The above, going hand-in-hand with the single party State and no division of power and state functions, with social and historic organizations, an atheist State from 1976-1992, a political system without direct suffrage to choose the Head of State, bans on private property from 1968 to 2019 (along with exhaustive limitations on the buying/selling of homes and cars, the right to inherit through a will, to enter and leave the country, on national tourism for decades, the creation of political organizations, on the registration of associations and foundations, on the freedom of speech, assembly and protest).
The current landscape in Cuba is ruin, devastation and pain. Most of the population has poor or little access to a destroyed, impoverished public health system, that is slowly becoming privatized by staff at hospitals who sell medicines and anything humanly necessary at State facilities. For decades now, hospitals have been dirty, the bathrooms don’t work, patients’ diets are awful, there is only minimal basic comfort for companions of hospitalized people. On top of that, shortages of doctors, nurses, dentists and experts is also being seen today. It’s a huge collapse in the eyes of an incompetent, vain, proud, tyrannical, arrogant, and ridiculous Government.
Social problems that the Cuban Revolution had promised to resolve are now multiplying. There is a food crisis, energy crisis, migration crisis, demographic crisis, transport crisis, financial crisis, consensus crisis, housing crisis, sports crisis. In fact, there is a crisis of national culture and the existence of a Cuban nation.
But we have the same Government. It isn’t moving a centimeter outside its secret comfort zone. It’s just there to persecute intellectuals, artists, university teachers, independent journalists, political activists, youth leaders.
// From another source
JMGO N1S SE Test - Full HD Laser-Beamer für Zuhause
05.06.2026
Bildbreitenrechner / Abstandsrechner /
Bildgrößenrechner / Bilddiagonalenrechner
It’s also there to lie, to make fun of the Cuban people and to pass off as an accountable popular power when it’s a Government that nobody elected, that subjugates its citizens and also uses hundreds of its honest municipal delegates who truly want to do something, but they can’t because it was never within their functions to do this.
Now, the National Assembly, that should be ashamed, and should change the insipid Government that insults the Cuban people’s intelligence and feelings, is saying that accountability assemblies have been postponed.
I’d recommend a different version of these meetings. It’s best to tell the Government to quit, that it has not been up to the task.
This article was translated into English from the original in Spanish.